**What this task involves:** Copy the text of every one of the entries below word for word, in the same order and with the same line breaks. Leave the pictures out of your answer.

Dataset entries:
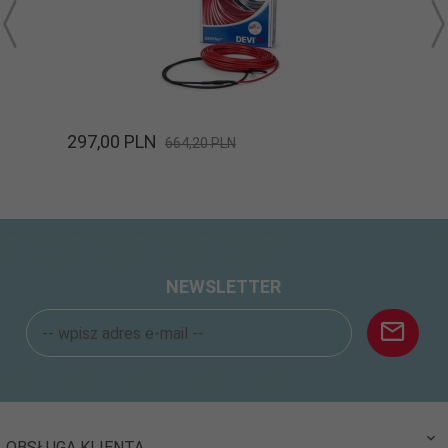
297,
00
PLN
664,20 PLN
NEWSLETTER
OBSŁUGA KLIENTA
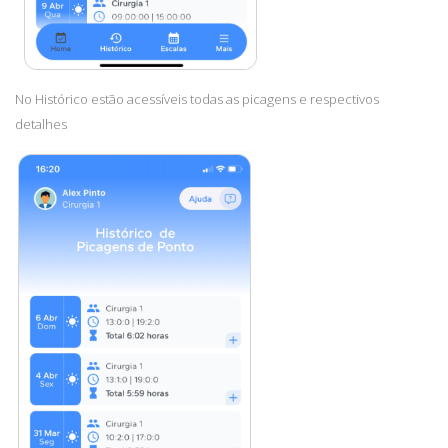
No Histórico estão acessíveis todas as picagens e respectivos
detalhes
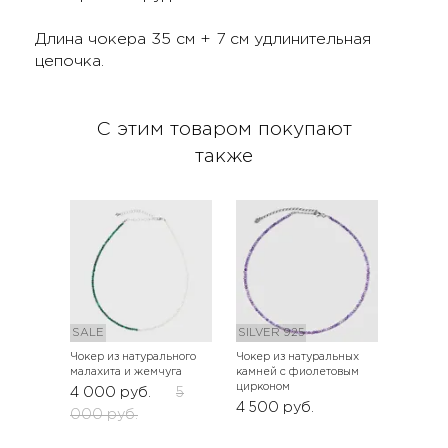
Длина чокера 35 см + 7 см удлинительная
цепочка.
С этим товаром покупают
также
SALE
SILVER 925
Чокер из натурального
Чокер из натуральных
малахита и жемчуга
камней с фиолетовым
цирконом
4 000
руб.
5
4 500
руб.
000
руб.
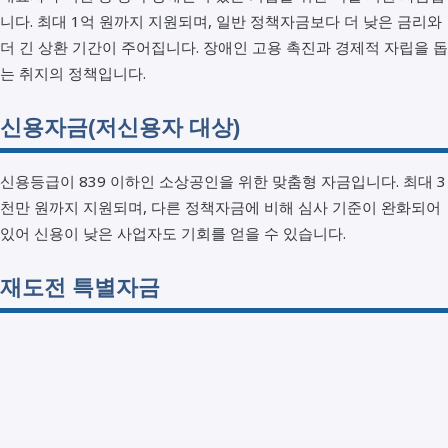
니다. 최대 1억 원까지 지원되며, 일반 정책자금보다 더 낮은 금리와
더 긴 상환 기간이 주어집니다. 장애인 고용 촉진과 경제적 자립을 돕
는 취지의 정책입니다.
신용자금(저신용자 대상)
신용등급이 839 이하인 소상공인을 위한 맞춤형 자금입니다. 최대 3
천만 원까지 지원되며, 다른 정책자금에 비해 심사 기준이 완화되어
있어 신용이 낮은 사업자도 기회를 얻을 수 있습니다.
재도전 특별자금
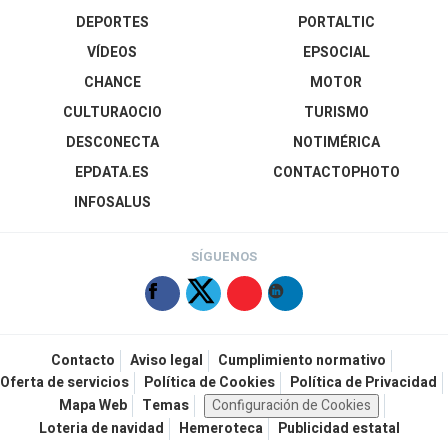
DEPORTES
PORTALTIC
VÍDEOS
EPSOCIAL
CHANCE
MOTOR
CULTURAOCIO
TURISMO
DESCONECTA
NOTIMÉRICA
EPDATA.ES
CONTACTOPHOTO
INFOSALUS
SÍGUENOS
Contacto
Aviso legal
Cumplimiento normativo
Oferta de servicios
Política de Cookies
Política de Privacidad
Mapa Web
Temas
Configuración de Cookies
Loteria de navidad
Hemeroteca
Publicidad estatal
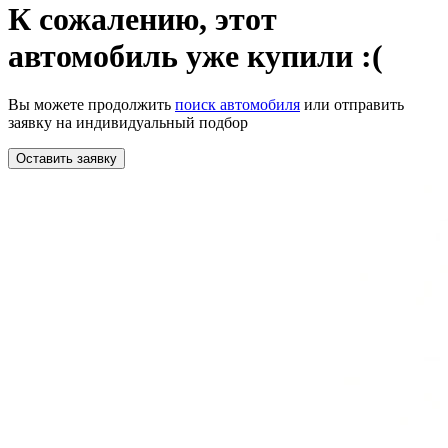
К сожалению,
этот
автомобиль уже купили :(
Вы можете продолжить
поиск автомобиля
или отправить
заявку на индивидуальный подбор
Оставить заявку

**Answer to the exercise:**
297,
00
PLN
664,20 PLN
NEWSLETTER
OBSŁUGA KLIENTA
No Histórico estão acessíveis todas as picagens e respectivos
detalhes
Длина чокера 35 см + 7 см удлинительная
цепочка.
С этим товаром покупают
также
SALE
SILVER 925
Чокер из натурального
Чокер из натуральных
малахита и жемчуга
камней с фиолетовым
цирконом
4 000
руб.
5
4 500
руб.
000
руб.
니다. 최대 1억 원까지 지원되며, 일반 정책자금보다 더 낮은 금리와
더 긴 상환 기간이 주어집니다. 장애인 고용 촉진과 경제적 자립을 돕
는 취지의 정책입니다.
신용자금(저신용자 대상)
신용등급이 839 이하인 소상공인을 위한 맞춤형 자금입니다. 최대 3
천만 원까지 지원되며, 다른 정책자금에 비해 심사 기준이 완화되어
있어 신용이 낮은 사업자도 기회를 얻을 수 있습니다.
재도전 특별자금
DEPORTES
PORTALTIC
VÍDEOS
EPSOCIAL
CHANCE
MOTOR
CULTURAOCIO
TURISMO
DESCONECTA
NOTIMÉRICA
EPDATA.ES
CONTACTOPHOTO
INFOSALUS
SÍGUENOS
Contacto
Aviso legal
Cumplimiento normativo
Oferta de servicios
Política de Cookies
Política de Privacidad
Mapa Web
Temas
Configuración de Cookies
Loteria de navidad
Hemeroteca
Publicidad estatal
К сожалению,
этот
автомобиль уже купили :(
Вы можете продолжить
поиск автомобиля
или отправить
заявку на индивидуальный подбор
Оставить заявку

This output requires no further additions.